【こらむ】コミケは独裁下で変わったか?
結論から言えば、独裁前後で大して変わってない。
細かな事なら色々あるが、
最大の物でも「円」の完全電子化に伴って、
サークル参加申請が電子決済になった事。
売買で電子決済する為にQRコードが義務付けられた事くらいか。
終了間際にダンピングや叩き売りなんかがしにくくなった事を考えると、改悪とすら言えるかも知れない。タッキーの改革には珍しいマイナス面だ。
そもそも、タッキーの改革は新しい事ではなく、極論すれば「合理化を徹底したに過ぎない」のだ。
ただそれが普通、簡単じゃない。
誰かが、商売なり人生なりをかけてやってる仕事を「要らない」と否定するのは容易じゃない。人間にはしがらみがあり、それを無視するのは大変な抵抗があるのだ。それがAIゆえに出来た事で社会は劇的に効率化された。
言い換えれば、それほど世界は非効率でコスパ悪いものなのだ。
ところが、コミケってのはそもそも需要と供給…購読者と作者とが直結してるようなものだ。中抜きする余地が無い。浮世離れしてると言ってもいい。
こんな巨大なフリマ(?)が、ボランティアベースで運営されてるのも驚異だ。
あ、だけど、ふたつほど大きな差、思いついた。
外国人参加の壁が下がった事と、子どもの安全が補強された事だ。
ナミの支援があれば、DOJINーCOMICを買う時「説明を受けながら買える」。これは外国人オタクには簡単に望める事ではなかった。
作者の熱いこだわりを聞くのが同人買いの醍醐味だとするならば、外国人はわざわざ大変な苦労を押して足を運びながら、最も楽しい経験をこれまで味わえてなかった事になる。それが今や、熱く、バカで、情けなく、しかし何よりも楽しいオタク文化を味わえるようになったのだ。これは大きな変化かも。
子どもにとってコミケは安全じゃない。容赦無く揉みくちゃにされたり、迷子になったり、熱気に当てられたりする。結構深刻に命の危険がある。
しかし、子どもに支持されない文化は存続できない。マンガがオリ・パラ選手を生むのは今に始まった事じゃない。巨人の星、エースをねらえがプロ選手を、ヒカルの碁や3月のライオンが子どもの参加を促すようにだ。(例え古っ!)
文化を支える裾野である子どもたちを、コミケが受け入れられなかった事自体、由々しき事だったんじゃないのか?
まず、位置情報が親からはぐれるリスクを激減。連動してヤバいエリアに近づく事を、参加者に早期警戒したりできる。
「子どもキタ〜〜!隠せ〜!」とかかな?それともスタッフが通せんぼ?アナログ満点なイベントでは、こういう声かけが侮れない。

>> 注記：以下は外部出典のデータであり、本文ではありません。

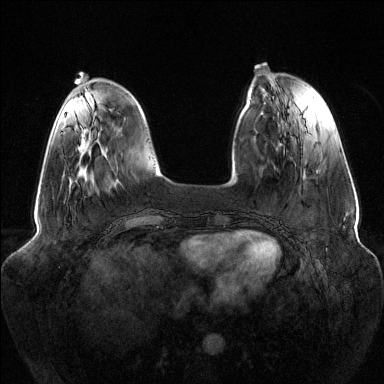
Breast MRI (dynamic contrast-enhanced), one axial slice; slice 39 of 144 in the series (ordered by position); dynamic contrast-enhanced series, time point 2 of 6 at this slice position (early post-contrast); 1.5 T; TE 1.6 ms, TR 4.6 ms; 1.2 mm slice thickness; 384 × 384 image matrix, field of view 380 × 380 mm. Female patient.
Structures marked on this image (semi-automatic segmentation, software-assisted and operator-edited):
- enhancing-tissue mask used for the functional tumour volume (all voxels passing the contrast-enhancement thresholds inside the analysis volume; usually the tumour): bounding box (x1, y1, x2, y2) in pixels: (61, 132, 63, 134)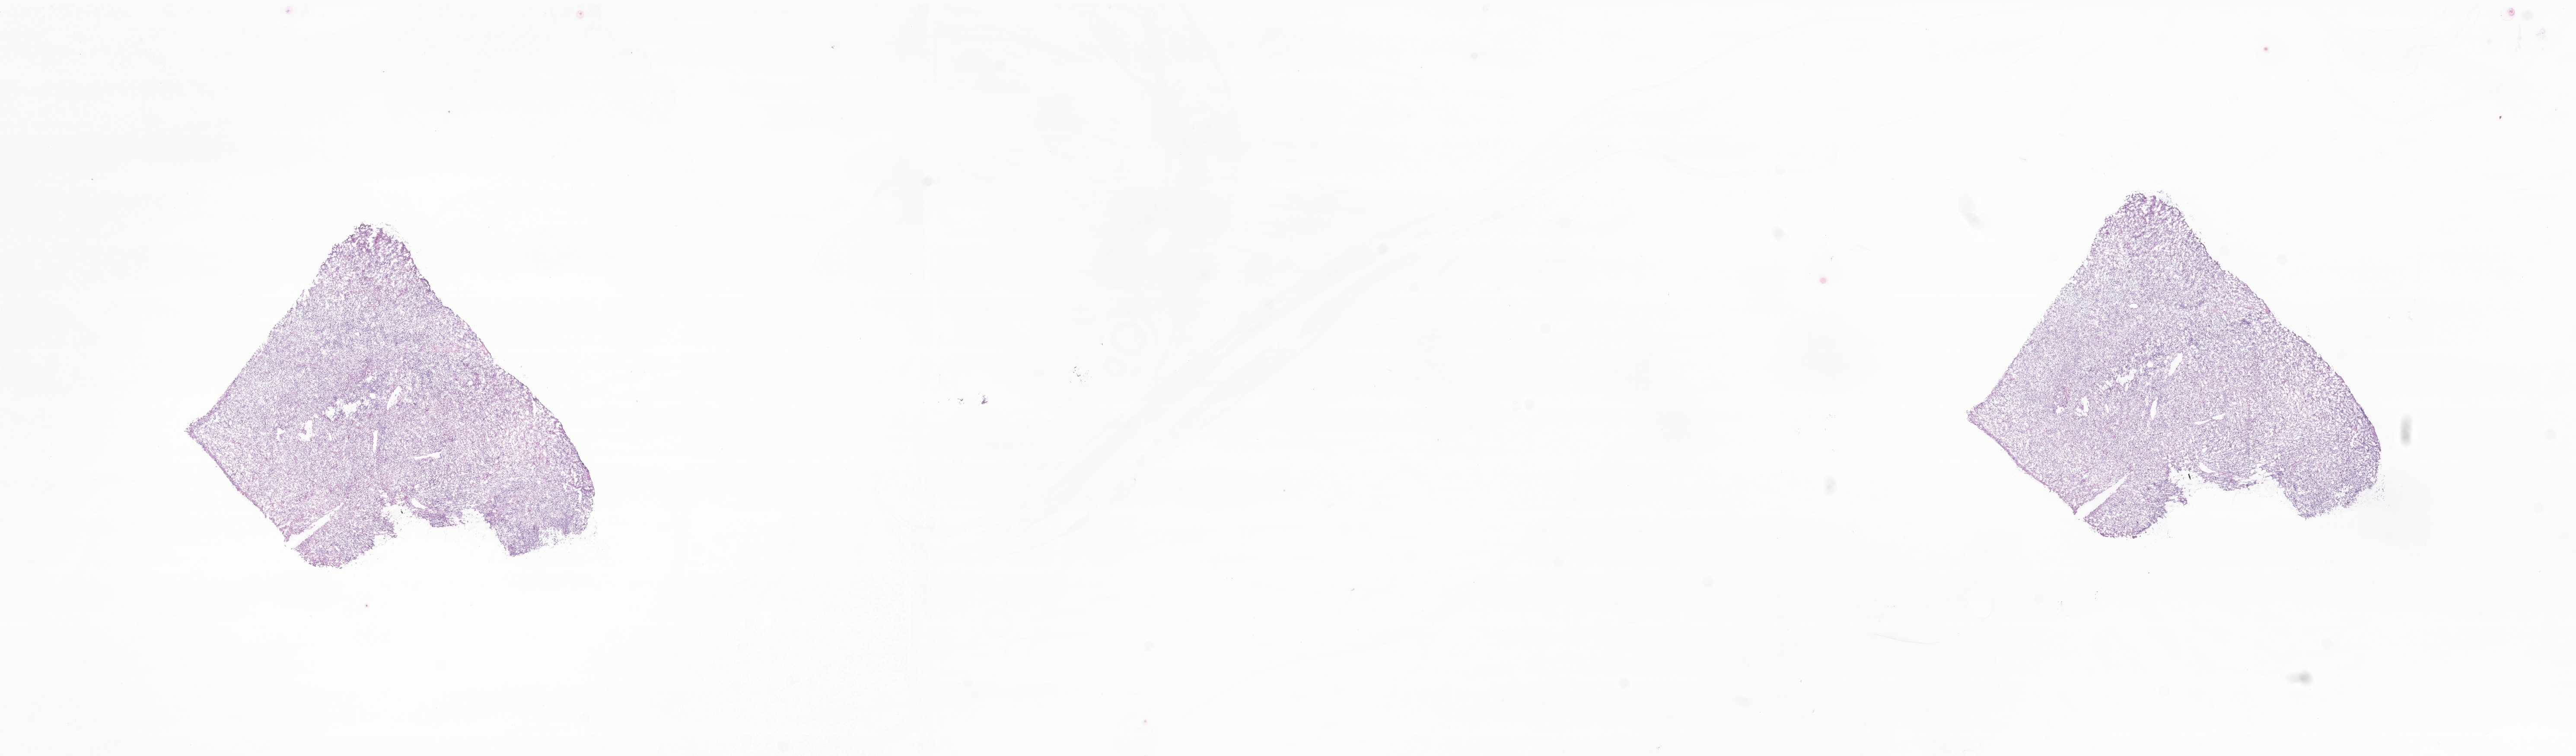
Digitized H&E-stained section of tumor tissue from the testis — a low-resolution overview of the entire scanned area, about 25.1 x 7.4 mm; frozen section (OCT-embedded). Patient male; age 185 months (15 years 5 months).
Diagnosis: Rhabdomyosarcoma, NOS.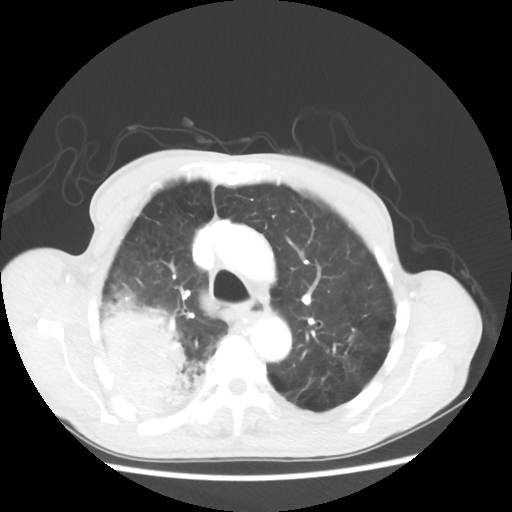
Chest CT, one axial slice. Slice 39 of 58 in the series (ordered by position). Lung window (W 1500 / L -600 HU). 5 mm slice thickness. 512 × 512 image matrix. Patient: male, 75 years. From the clinical record (not read from this slice): clinical TNM (as recorded): T4 N1 M1.
Structures marked on this image (bounding box drawn by a radiologist):
- lung tumour (recorded histology: adenocarcinoma): bounding box [x1, y1, x2, y2] px = [93, 281, 207, 419]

あと、親が大人な買い物してる間、他の参加者の身元がハッキリしてるから、安心して委ねられたり。 (ある意味、極めて不安ではあるが…)
子どものレイヤーが増えるに至っては、表現の幅が劇的に広がる。無垢な子どもレイヤーの可愛さは尋常じゃないよ?
あ〜、大人のお友達諸君、いかがわしい目でみたらアカンよ?それよりむしろ家庭を築こうと思いなさい。てか、実際オタクカポーは増えてるらしい。スゴい、めでたい。やっぱエロさより可愛さが正義さ〜♪(笑)
アニメから飛び出したような、お兄さん、お姉さんに可愛がられて、子ども参加者のテンションも天井知らずだしな。
コミケの敷居が下がれば、世界中のオタクにとってアキバと並ぶもうひとつの聖地になるのは時間の問題だし、濃いオタク同士の対話に並ぶ至福はなかなかない。もしオタクカポー増加の助けになるなら、さらなる至福を生むだろう。
コミケは今まで以上に観光名所となり、少子化対策にすらなるかも。